What does the above graph tell us?
- Silver is cheap, at under $5 an ounce
- The lines joining peaks and troughs seem to have changed from a down-trend to an up-trend around late 2001
- The formation seems to be compressing into a triangle or pennant going forward. At some stage this formation must 'break out' - it will have nowhere to go! The question is, will it break out to the upside or the downside?
- Your writer has optimistically drawn in possible future price movements for silver going towards and into 2004. He obviously expects it to break out to the upside, and to start testing the various strata of trading levels, sometimes called support and resistance lines, but better referred to as a complete and utter mystery. As a result he has put a little spread bet to the upside.

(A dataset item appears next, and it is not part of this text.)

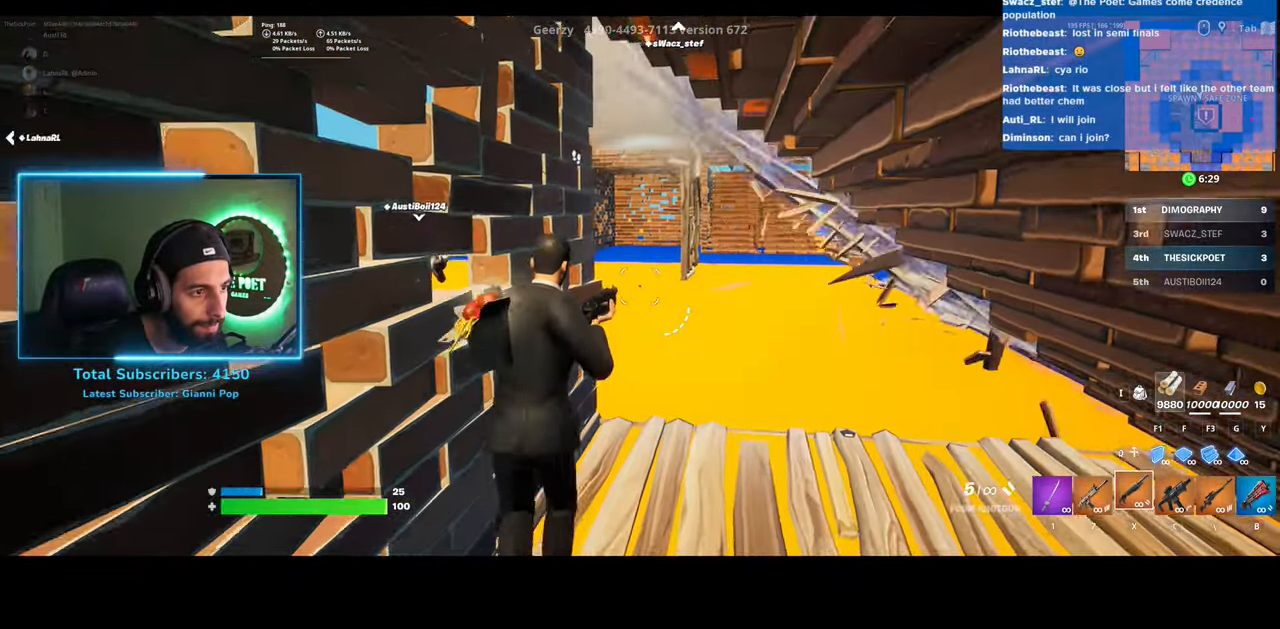
{"keys": ["a", "w"], "mouse": ["left"], "events": [[300, "d", "up"], [450, "a", "down"], [483, "mouse_left", "down"]]}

Fundamental Analysis of Silver
Notes to chart:
- European supplies start to decline
- Discoveries of silver in the New World
- (Western US discoveries
- Bunker Hunts corner the silver market
Above is my trace of silver over the past 600+ years, smoothed using a
best fitting curve. What does it tell us?
- Silver is cheap, at under $5 an ounce
- Silver has never been as cheap as it is now
- If the present trend line is followed, you will soon have to pay to have silver removed
- Since 3) is impossible a change in the trend is absolutely certain - at worst it will bottom out.
- If silver ever regains its former lustre, in June 2003 dollars it would have to hit well over $500 an ounce - that's a rise of 10,000%+! Of course it might take another 600 years to get back to that level (though I doubt it). However, in the foreseeable future (say 3-8 years) $1000 - $3000 gold and $50 - $100 silver is a fair bet. A rise of 1,000 - 2,000%. Not bad, considering the lack of downside risk...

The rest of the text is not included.